Canada’s anti-spam legislation, known as CASL, will soon be enforced in a new manner: the private right of action. As of July 1, individuals and organizations that are affected by a CASL infraction will be able to take legal action, either personally or as a class, against organizations and their directors and officers. It will have wide-reaching consequences for businesses in Canada and elsewhere.
Since the legislation came into force in 2014, the Canadian Radio-television and Telecommunications Commission (CRTC) has been responsible for enforcing CASL.
Though it has sporadically cracked down on offenders, many consider the legal framework and the principles stemming from the penalties it imposed ambiguous. And there is still some uncertainty around the practical application of the law, even as the “grace period” comes to a close. That is all set to change.
A tool to protect internet users
Until now, the CRTC has focused almost exclusively on commercial e-mail (spam), and even then only cautiously. It shouldn’t be long before the private right of action helps clarify some of the rules surrounding unsolicited commercial electronic messages, the installation of malware, the collection and use of personal information without the public’s knowledge, and the spoofing of email addresses and subject lines.
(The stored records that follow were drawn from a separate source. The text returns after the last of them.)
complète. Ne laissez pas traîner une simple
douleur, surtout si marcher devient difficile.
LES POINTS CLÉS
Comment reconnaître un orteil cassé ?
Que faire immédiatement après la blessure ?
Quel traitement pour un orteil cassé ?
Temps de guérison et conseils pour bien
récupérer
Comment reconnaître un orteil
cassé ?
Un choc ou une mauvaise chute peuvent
The courts are likely to get busy quickly, as victims seek compensation for injury.
Of course, the law stipulates a minimum fine of $200 per offence – an amount that may discourage potential victims from heading to the courthouse. But class actions should facilitate a greater number of claims, as class members share legal expenses and the law requires, for certain offences, that the minimum amount be payable even in the absence of proof of damages. The only potential obstacles are procedural in nature. Indeed, CASL calls for the detailed identification of all the offences by each member of the class. Given the lack of any other precedents for the application of this legislation before the courts, the initial claims will set the precedent.
Complex challenges for organizations and their insurers
In time and as the case law evolves, the stakes will grow for organizations and their directors and officers. The complexity and length of the class actions are just the tip of the iceberg. Once an action is certified, an organization seeking to discharge the burden of proof will have to commit extensive financial resources to supplying all the necessary data to prove its case. To establish it acted with due diligence, an organization will have to prove that it took every possible precaution to avoid committing offences and that remedial measures have been put into place since then. Furthermore, CASL introduces new responsibilities: Organizations must provide a framework and continuous education for employees about the duties and prohibitions outlined in the legislation, and on issues of cybersecurity. Hackings leading to the transmission of thousands of spam e-mails in an organization’s name is only one example of the types of incidents organizations will have to contend with.
How insurers will respond is not entirely clear. The law provides for a maximum fine of up to $1,000,000 a day. So far, the position of the insurers in relation to CASL and the liability of organizations is open to some interpretation. As for the directors and officers, insurers will have to review their coverage to ensure compliance with the legislation, or quite simply stipulate exclusion. In any event, organizations would be well advised to thoroughly review their insurance coverage to ascertain their situation when it comes to cybersecurity and CASL violations.
In a vain attempt to alleviate the burden on organizations, CASL stipulates that the court will be limited in awarding compensation where an organization has entered into an undertaking with the CRTC. But the fact that the CRTC has only modestly enforced the legislation since it came into force should in no way encourage organizations to delay their compliance efforts any longer. For one, the government’s intent in postponing the date of entry into force of the private right of action was clearly to allow organizations to learn how to comply in the meantime.
Another interesting aspect of CASL is its extraterritorial scope, which is clear. Regardless of where the author of the offence is located, the law only requires that electronic communications be sent or retrieved from a computer in Canada for CASL to apply. As a result, these rules promise to give Canada a broad field of jurisdiction in respect of other countries, even though the CRTC has not been involved in such international cases up to now.
However, there are limits, in particular due to the international cooperation prescribed by the legislation and the legal uncertainty when it comes to the Web’s borders. Moreover, in the event a foreign sender commits an offence, Canada will have to make certain of bilateral follow-up and cooperation with the authorities of the countries listed in the CASL regulation. Such cooperation means that Canadian authorities will have to waive the prosecution of certain cases and, ultimately, that not all actions will be able to succeed in Canada. Finally, Canada’s highest court is currently contemplating its territorial jurisdiction affecting online activities in the Equustek and Douez cases. We can therefore expect a number of modulations in terms of the scope of CASL, and therefore of its real consequences for the digital economy, for the rights and duties of its actors and, certainly, for the day-to-day life of internet users.